──────── RECORDS FOR THE TASK ────────

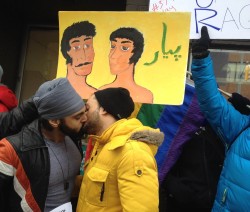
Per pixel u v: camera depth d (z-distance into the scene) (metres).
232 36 2.56
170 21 2.27
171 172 2.54
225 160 2.26
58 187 1.93
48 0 4.14
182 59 2.24
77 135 1.95
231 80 3.29
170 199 2.60
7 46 4.23
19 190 1.82
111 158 1.81
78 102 1.84
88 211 1.85
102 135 1.87
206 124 2.50
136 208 1.69
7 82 4.28
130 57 2.32
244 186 2.11
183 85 2.21
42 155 1.85
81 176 2.14
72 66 2.41
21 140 1.84
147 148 1.81
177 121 2.49
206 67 2.23
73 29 2.43
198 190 2.40
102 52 2.37
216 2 2.58
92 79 2.36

────────

▶ _AIM OF THE TASK_
Please write out the entire listing above exactly, but leave the pictures out.

▶ _COMPLETED EXERCISE_
Per pixel u v: camera depth d (z-distance into the scene) (metres).
232 36 2.56
170 21 2.27
171 172 2.54
225 160 2.26
58 187 1.93
48 0 4.14
182 59 2.24
77 135 1.95
231 80 3.29
170 199 2.60
7 46 4.23
19 190 1.82
111 158 1.81
78 102 1.84
88 211 1.85
102 135 1.87
206 124 2.50
136 208 1.69
7 82 4.28
130 57 2.32
244 186 2.11
183 85 2.21
42 155 1.85
81 176 2.14
72 66 2.41
21 140 1.84
147 148 1.81
177 121 2.49
206 67 2.23
73 29 2.43
198 190 2.40
102 52 2.37
216 2 2.58
92 79 2.36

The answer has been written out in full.